___ Working data
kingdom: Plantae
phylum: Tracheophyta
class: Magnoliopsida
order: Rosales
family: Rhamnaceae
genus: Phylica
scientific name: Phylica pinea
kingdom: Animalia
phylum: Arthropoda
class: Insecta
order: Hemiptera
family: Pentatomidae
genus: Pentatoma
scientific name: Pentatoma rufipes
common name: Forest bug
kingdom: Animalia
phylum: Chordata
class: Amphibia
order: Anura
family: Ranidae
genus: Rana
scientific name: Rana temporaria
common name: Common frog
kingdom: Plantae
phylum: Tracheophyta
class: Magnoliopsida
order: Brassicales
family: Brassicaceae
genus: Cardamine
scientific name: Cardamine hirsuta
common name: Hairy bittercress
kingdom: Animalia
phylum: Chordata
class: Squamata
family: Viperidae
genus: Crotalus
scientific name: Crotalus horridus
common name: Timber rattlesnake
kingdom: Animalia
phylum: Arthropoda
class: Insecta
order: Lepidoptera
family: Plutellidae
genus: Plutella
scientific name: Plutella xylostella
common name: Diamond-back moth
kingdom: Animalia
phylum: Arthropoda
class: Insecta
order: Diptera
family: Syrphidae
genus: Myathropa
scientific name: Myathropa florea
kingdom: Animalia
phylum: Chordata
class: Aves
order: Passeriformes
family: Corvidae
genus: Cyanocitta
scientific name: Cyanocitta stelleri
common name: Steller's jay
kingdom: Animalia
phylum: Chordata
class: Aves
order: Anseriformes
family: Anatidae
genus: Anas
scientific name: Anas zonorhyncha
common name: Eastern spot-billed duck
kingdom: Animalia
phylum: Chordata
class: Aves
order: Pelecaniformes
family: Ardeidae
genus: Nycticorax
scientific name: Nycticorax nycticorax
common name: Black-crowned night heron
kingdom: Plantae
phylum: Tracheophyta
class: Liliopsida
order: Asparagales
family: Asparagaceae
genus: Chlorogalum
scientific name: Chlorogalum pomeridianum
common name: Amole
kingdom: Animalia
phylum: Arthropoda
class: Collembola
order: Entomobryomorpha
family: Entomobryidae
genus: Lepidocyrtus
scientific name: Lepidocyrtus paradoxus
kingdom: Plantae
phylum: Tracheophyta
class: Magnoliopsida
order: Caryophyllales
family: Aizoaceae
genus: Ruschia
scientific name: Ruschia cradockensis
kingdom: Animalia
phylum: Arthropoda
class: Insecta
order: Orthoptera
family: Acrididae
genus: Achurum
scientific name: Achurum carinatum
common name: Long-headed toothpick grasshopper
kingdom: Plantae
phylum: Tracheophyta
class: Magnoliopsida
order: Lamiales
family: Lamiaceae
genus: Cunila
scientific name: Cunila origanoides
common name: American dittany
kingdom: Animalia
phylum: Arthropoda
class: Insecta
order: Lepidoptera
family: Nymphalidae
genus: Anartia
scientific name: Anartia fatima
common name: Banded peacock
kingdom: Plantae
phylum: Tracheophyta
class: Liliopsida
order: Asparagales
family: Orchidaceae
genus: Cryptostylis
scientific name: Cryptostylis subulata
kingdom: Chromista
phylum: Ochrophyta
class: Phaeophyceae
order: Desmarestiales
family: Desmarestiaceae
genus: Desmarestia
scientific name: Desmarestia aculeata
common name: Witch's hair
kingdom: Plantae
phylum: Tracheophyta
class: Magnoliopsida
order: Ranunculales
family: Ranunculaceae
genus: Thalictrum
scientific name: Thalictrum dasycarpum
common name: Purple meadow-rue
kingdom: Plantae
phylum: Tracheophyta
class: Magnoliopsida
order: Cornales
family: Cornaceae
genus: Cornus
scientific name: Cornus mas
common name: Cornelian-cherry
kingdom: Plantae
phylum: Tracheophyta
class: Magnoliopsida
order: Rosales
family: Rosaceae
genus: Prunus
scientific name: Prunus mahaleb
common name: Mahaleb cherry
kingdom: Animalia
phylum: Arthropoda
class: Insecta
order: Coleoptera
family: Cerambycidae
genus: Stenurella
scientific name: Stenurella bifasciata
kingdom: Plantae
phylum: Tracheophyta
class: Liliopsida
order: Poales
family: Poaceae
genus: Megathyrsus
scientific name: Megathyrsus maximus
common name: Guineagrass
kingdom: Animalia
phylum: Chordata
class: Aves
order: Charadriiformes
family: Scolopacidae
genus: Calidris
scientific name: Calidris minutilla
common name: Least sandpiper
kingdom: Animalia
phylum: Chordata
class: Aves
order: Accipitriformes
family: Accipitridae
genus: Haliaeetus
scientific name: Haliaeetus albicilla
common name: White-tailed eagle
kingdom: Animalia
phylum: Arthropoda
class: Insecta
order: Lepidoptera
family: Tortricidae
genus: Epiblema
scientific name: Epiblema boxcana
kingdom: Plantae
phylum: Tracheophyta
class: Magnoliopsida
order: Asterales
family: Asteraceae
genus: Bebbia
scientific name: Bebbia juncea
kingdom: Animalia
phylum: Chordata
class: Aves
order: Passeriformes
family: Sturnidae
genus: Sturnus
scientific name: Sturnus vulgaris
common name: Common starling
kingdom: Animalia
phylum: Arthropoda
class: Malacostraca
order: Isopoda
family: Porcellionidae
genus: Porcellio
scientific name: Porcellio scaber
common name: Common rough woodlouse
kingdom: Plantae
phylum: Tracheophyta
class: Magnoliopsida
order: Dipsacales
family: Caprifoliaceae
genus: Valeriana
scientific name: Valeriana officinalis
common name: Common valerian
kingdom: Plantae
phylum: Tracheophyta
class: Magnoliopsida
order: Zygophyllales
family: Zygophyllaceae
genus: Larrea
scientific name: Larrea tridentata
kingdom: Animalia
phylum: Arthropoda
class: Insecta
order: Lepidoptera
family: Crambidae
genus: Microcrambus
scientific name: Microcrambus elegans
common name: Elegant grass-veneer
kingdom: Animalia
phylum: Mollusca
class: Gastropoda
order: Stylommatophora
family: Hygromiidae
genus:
______
Exercise description: Return every line of the material above as a JSON array of strings, one string per line, with blank lines omitted.

Solved problem:
[
  "kingdom: Plantae",
  "phylum: Tracheophyta",
  "class: Magnoliopsida",
  "order: Rosales",
  "family: Rhamnaceae",
  "genus: Phylica",
  "scientific name: Phylica pinea",
  "kingdom: Animalia",
  "phylum: Arthropoda",
  "class: Insecta",
  "order: Hemiptera",
  "family: Pentatomidae",
  "genus: Pentatoma",
  "scientific name: Pentatoma rufipes",
  "common name: Forest bug",
  "kingdom: Animalia",
  "phylum: Chordata",
  "class: Amphibia",
  "order: Anura",
  "family: Ranidae",
  "genus: Rana",
  "scientific name: Rana temporaria",
  "common name: Common frog",
  "kingdom: Plantae",
  "phylum: Tracheophyta",
  "class: Magnoliopsida",
  "order: Brassicales",
  "family: Brassicaceae",
  "genus: Cardamine",
  "scientific name: Cardamine hirsuta",
  "common name: Hairy bittercress",
  "kingdom: Animalia",
  "phylum: Chordata",
  "class: Squamata",
  "family: Viperidae",
  "genus: Crotalus",
  "scientific name: Crotalus horridus",
  "common name: Timber rattlesnake",
  "kingdom: Animalia",
  "phylum: Arthropoda",
  "class: Insecta",
  "order: Lepidoptera",
  "family: Plutellidae",
  "genus: Plutella",
  "scientific name: Plutella xylostella",
  "common name: Diamond-back moth",
  "kingdom: Animalia",
  "phylum: Arthropoda",
  "class: Insecta",
  "order: Diptera",
  "family: Syrphidae",
  "genus: Myathropa",
  "scientific name: Myathropa florea",
  "kingdom: Animalia",
  "phylum: Chordata",
  "class: Aves",
  "order: Passeriformes",
  "family: Corvidae",
  "genus: Cyanocitta",
  "scientific name: Cyanocitta stelleri",
  "common name: Steller's jay",
  "kingdom: Animalia",
  "phylum: Chordata",
  "class: Aves",
  "order: Anseriformes",
  "family: Anatidae",
  "genus: Anas",
  "scientific name: Anas zonorhyncha",
  "common name: Eastern spot-billed duck",
  "kingdom: Animalia",
  "phylum: Chordata",
  "class: Aves",
  "order: Pelecaniformes",
  "family: Ardeidae",
  "genus: Nycticorax",
  "scientific name: Nycticorax nycticorax",
  "common name: Black-crowned night heron",
  "kingdom: Plantae",
  "phylum: Tracheophyta",
  "class: Liliopsida",
  "order: Asparagales",
  "family: Asparagaceae",
  "genus: Chlorogalum",
  "scientific name: Chlorogalum pomeridianum",
  "common name: Amole",
  "kingdom: Animalia",
  "phylum: Arthropoda",
  "class: Collembola",
  "order: Entomobryomorpha",
  "family: Entomobryidae",
  "genus: Lepidocyrtus",
  "scientific name: Lepidocyrtus paradoxus",
  "kingdom: Plantae",
  "phylum: Tracheophyta",
  "class: Magnoliopsida",
  "order: Caryophyllales",
  "family: Aizoaceae",
  "genus: Ruschia",
  "scientific name: Ruschia cradockensis",
  "kingdom: Animalia",
  "phylum: Arthropoda",
  "class: Insecta",
  "order: Orthoptera",
  "family: Acrididae",
  "genus: Achurum",
  "scientific name: Achurum carinatum",
  "common name: Long-headed toothpick grasshopper",
  "kingdom: Plantae",
  "phylum: Tracheophyta",
  "class: Magnoliopsida",
  "order: Lamiales",
  "family: Lamiaceae",
  "genus: Cunila",
  "scientific name: Cunila origanoides",
  "common name: American dittany",
  "kingdom: Animalia",
  "phylum: Arthropoda",
  "class: Insecta",
  "order: Lepidoptera",
  "family: Nymphalidae",
  "genus: Anartia",
  "scientific name: Anartia fatima",
  "common name: Banded peacock",
  "kingdom: Plantae",
  "phylum: Tracheophyta",
  "class: Liliopsida",
  "order: Asparagales",
  "family: Orchidaceae",
  "genus: Cryptostylis",
  "scientific name: Cryptostylis subulata",
  "kingdom: Chromista",
  "phylum: Ochrophyta",
  "class: Phaeophyceae",
  "order: Desmarestiales",
  "family: Desmarestiaceae",
  "genus: Desmarestia",
  "scientific name: Desmarestia aculeata",
  "common name: Witch's hair",
  "kingdom: Plantae",
  "phylum: Tracheophyta",
  "class: Magnoliopsida",
  "order: Ranunculales",
  "family: Ranunculaceae",
  "genus: Thalictrum",
  "scientific name: Thalictrum dasycarpum",
  "common name: Purple meadow-rue",
  "kingdom: Plantae",
  "phylum: Tracheophyta",
  "class: Magnoliopsida",
  "order: Cornales",
  "family: Cornaceae",
  "genus: Cornus",
  "scientific name: Cornus mas",
  "common name: Cornelian-cherry",
  "kingdom: Plantae",
  "phylum: Tracheophyta",
  "class: Magnoliopsida",
  "order: Rosales",
  "family: Rosaceae",
  "genus: Prunus",
  "scientific name: Prunus mahaleb",
  "common name: Mahaleb cherry",
  "kingdom: Animalia",
  "phylum: Arthropoda",
  "class: Insecta",
  "order: Coleoptera",
  "family: Cerambycidae",
  "genus: Stenurella",
  "scientific name: Stenurella bifasciata",
  "kingdom: Plantae",
  "phylum: Tracheophyta",
  "class: Liliopsida",
  "order: Poales",
  "family: Poaceae",
  "genus: Megathyrsus",
  "scientific name: Megathyrsus maximus",
  "common name: Guineagrass",
  "kingdom: Animalia",
  "phylum: Chordata",
  "class: Aves",
  "order: Charadriiformes",
  "family: Scolopacidae",
  "genus: Calidris",
  "scientific name: Calidris minutilla",
  "common name: Least sandpiper",
  "kingdom: Animalia",
  "phylum: Chordata",
  "class: Aves",
  "order: Accipitriformes",
  "family: Accipitridae",
  "genus: Haliaeetus",
  "scientific name: Haliaeetus albicilla",
  "common name: White-tailed eagle",
  "kingdom: Animalia",
  "phylum: Arthropoda",
  "class: Insecta",
  "order: Lepidoptera",
  "family: Tortricidae",
  "genus: Epiblema",
  "scientific name: Epiblema boxcana",
  "kingdom: Plantae",
  "phylum: Tracheophyta",
  "class: Magnoliopsida",
  "order: Asterales",
  "family: Asteraceae",
  "genus: Bebbia",
  "scientific name: Bebbia juncea",
  "kingdom: Animalia",
  "phylum: Chordata",
  "class: Aves",
  "order: Passeriformes",
  "family: Sturnidae",
  "genus: Sturnus",
  "scientific name: Sturnus vulgaris",
  "common name: Common starling",
  "kingdom: Animalia",
  "phylum: Arthropoda",
  "class: Malacostraca",
  "order: Isopoda",
  "family: Porcellionidae",
  "genus: Porcellio",
  "scientific name: Porcellio scaber",
  "common name: Common rough woodlouse",
  "kingdom: Plantae",
  "phylum: Tracheophyta",
  "class: Magnoliopsida",
  "order: Dipsacales",
  "family: Caprifoliaceae",
  "genus: Valeriana",
  "scientific name: Valeriana officinalis",
  "common name: Common valerian",
  "kingdom: Plantae",
  "phylum: Tracheophyta",
  "class: Magnoliopsida",
  "order: Zygophyllales",
  "family: Zygophyllaceae",
  "genus: Larrea",
  "scientific name: Larrea tridentata",
  "kingdom: Animalia",
  "phylum: Arthropoda",
  "class: Insecta",
  "order: Lepidoptera",
  "family: Crambidae",
  "genus: Microcrambus",
  "scientific name: Microcrambus elegans",
  "common name: Elegant grass-veneer",
  "kingdom: Animalia",
  "phylum: Mollusca",
  "class: Gastropoda",
  "order: Stylommatophora",
  "family: Hygromiidae",
  "genus:"
]